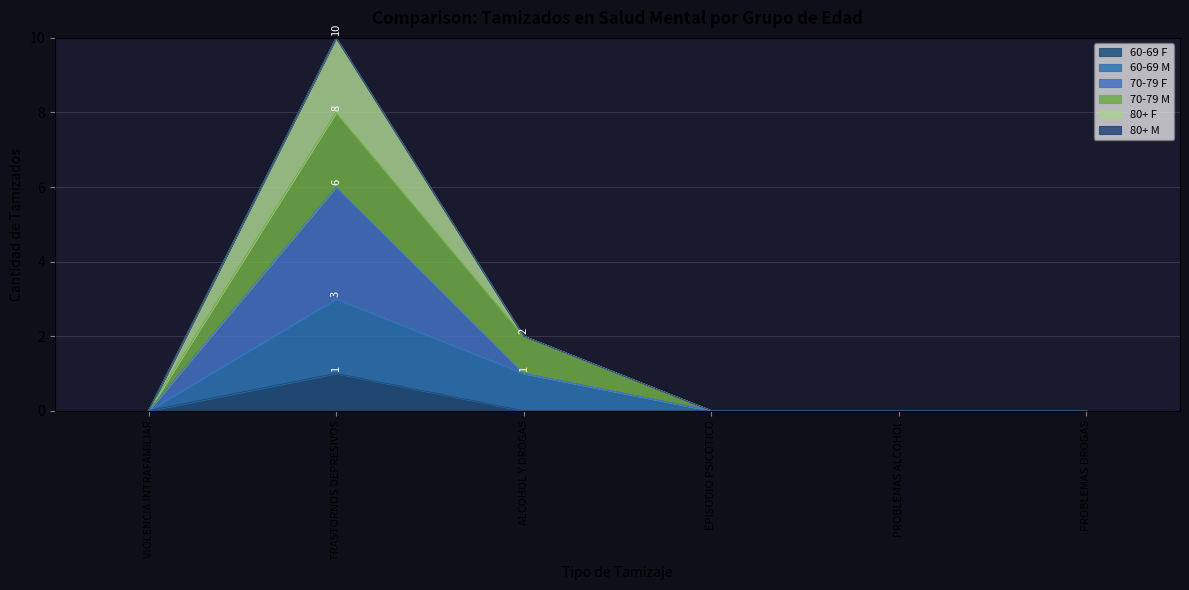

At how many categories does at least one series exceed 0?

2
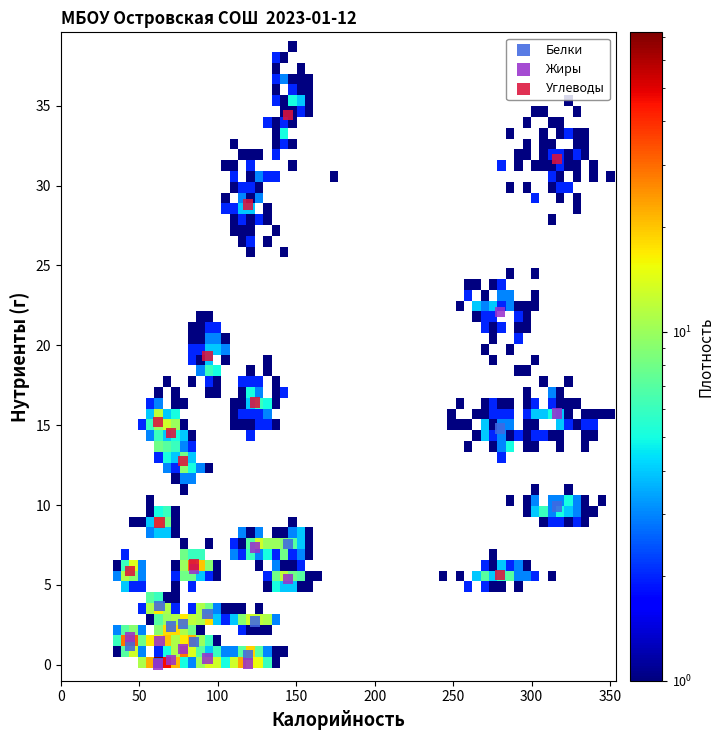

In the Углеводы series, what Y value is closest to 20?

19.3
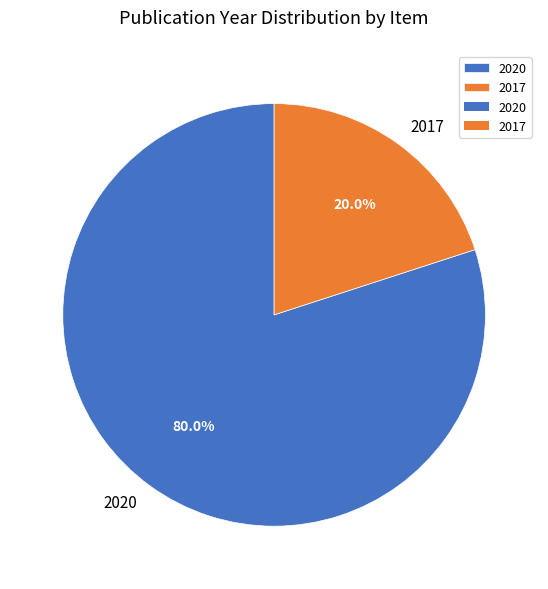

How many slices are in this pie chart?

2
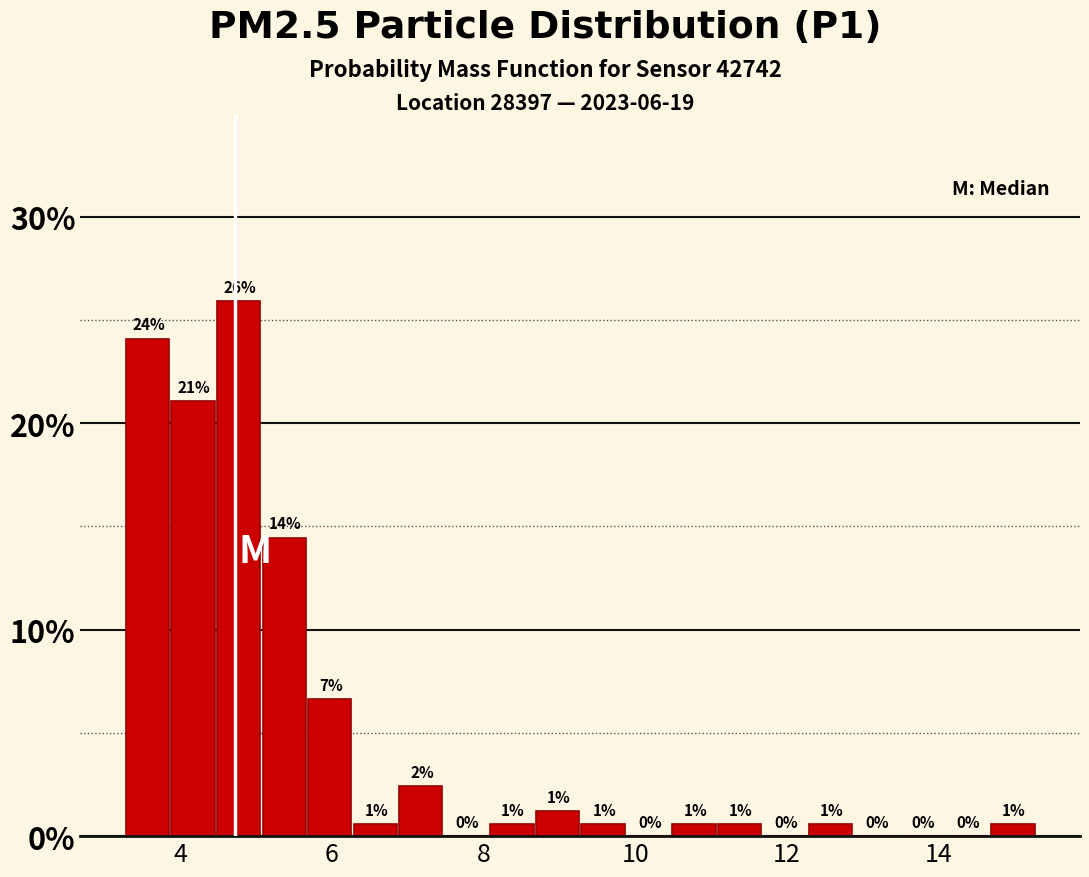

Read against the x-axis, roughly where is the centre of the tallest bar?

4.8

····················

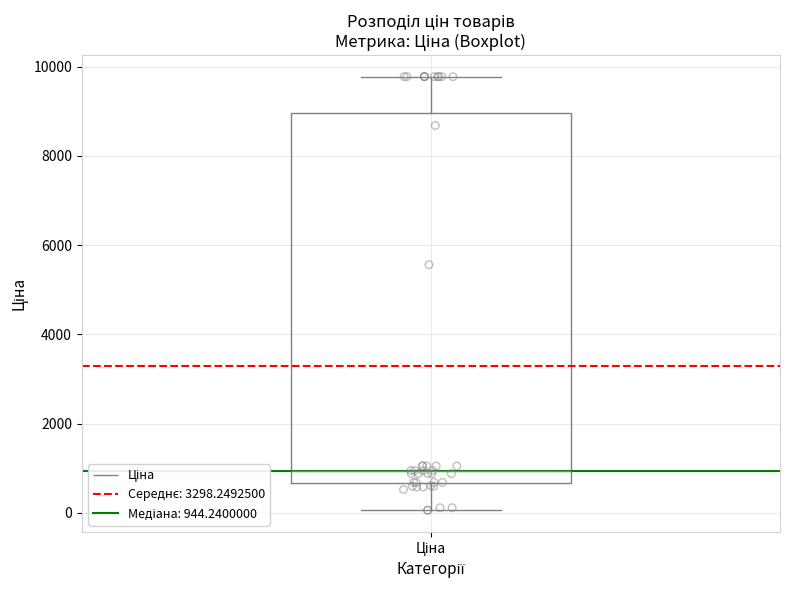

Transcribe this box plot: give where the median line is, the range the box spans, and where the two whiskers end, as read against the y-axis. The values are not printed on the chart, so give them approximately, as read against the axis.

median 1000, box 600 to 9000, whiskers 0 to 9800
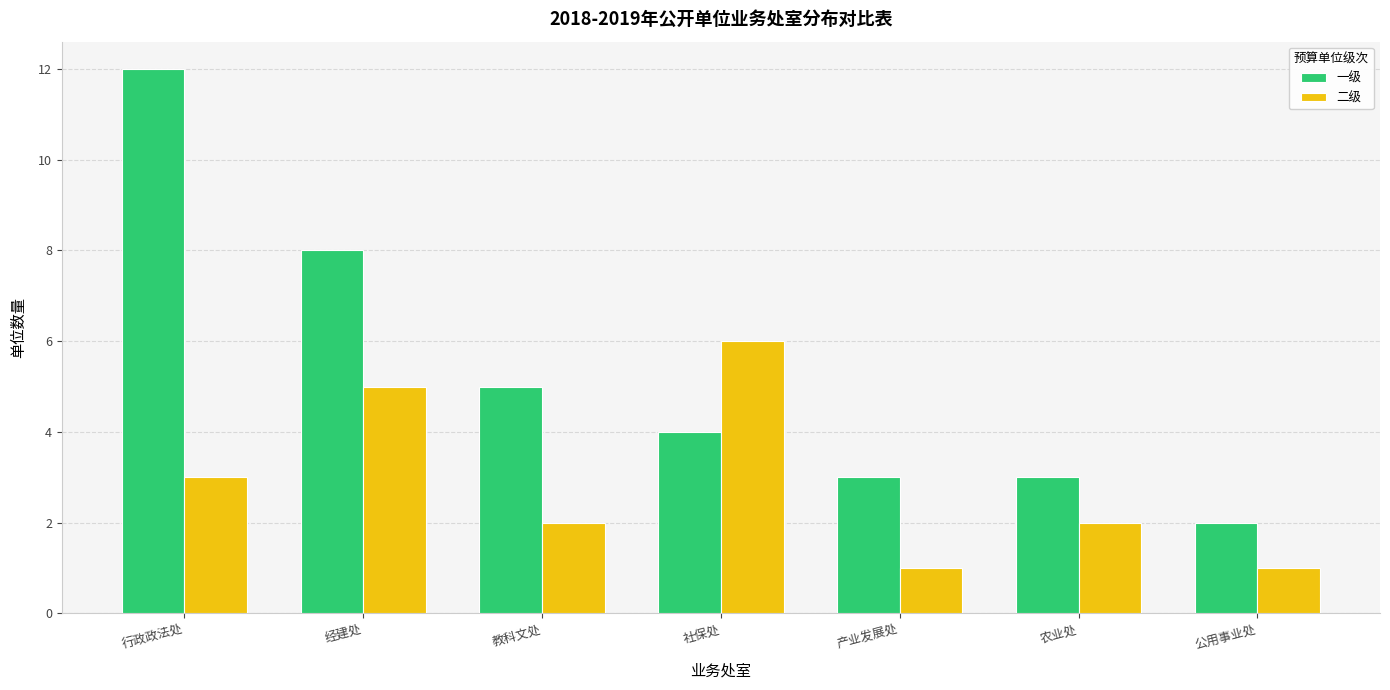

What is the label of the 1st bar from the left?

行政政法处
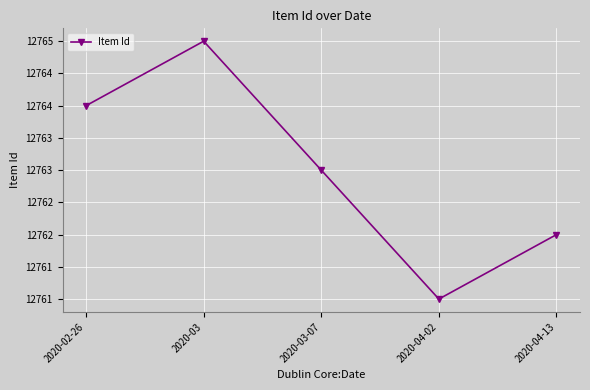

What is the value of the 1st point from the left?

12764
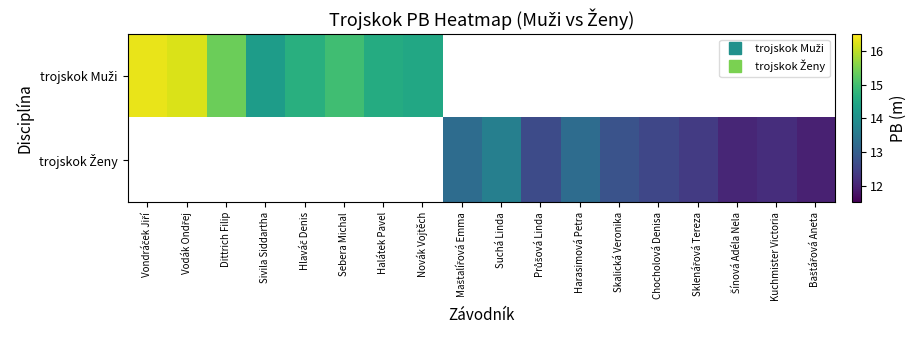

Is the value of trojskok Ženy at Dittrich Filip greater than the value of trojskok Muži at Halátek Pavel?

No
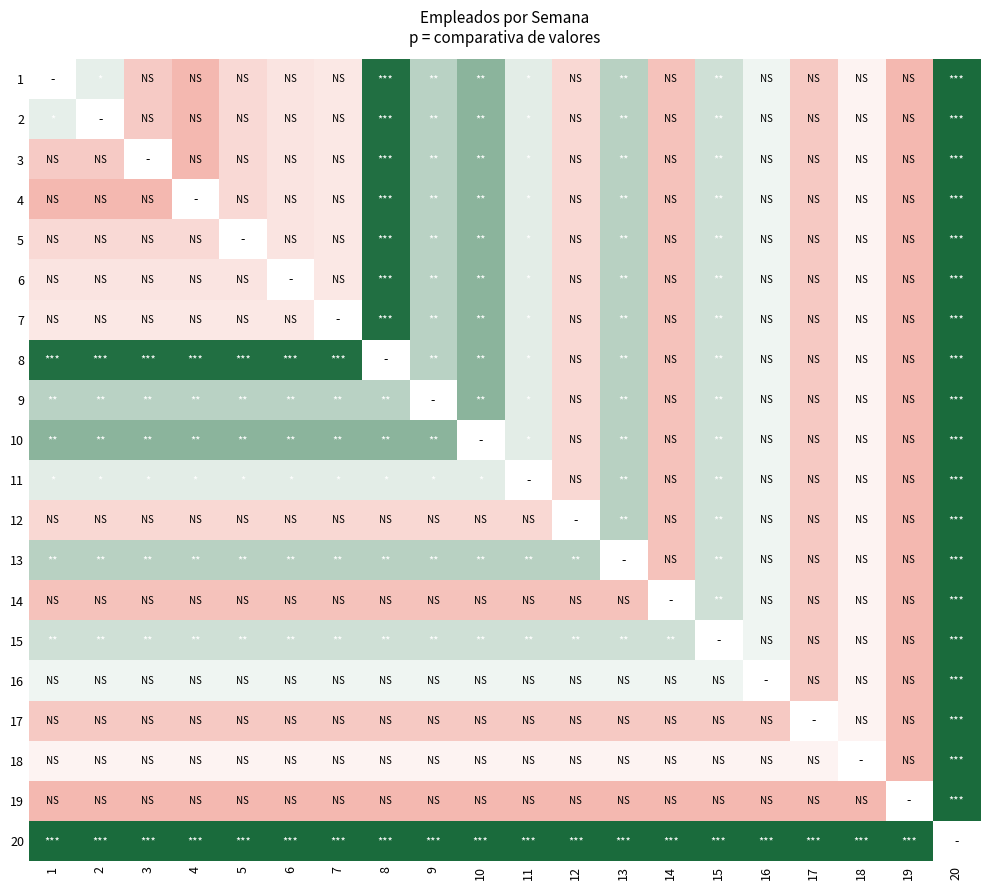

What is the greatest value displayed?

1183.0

····················

Assigned task - Rewrite the listing from the line holding "At how many" through the line holding "Read against the x-axis, roughly", inclusive, with "slices" changed to "wedges" and nothing else altered. Give only those lines, and leave the pictures out.

Answer to the problem -
At how many categories does at least one series exceed 0?

2

In the Углеводы series, what Y value is closest to 20?

19.3

How many wedges are in this pie chart?

2

Read against the x-axis, roughly where is the centre of the tallest bar?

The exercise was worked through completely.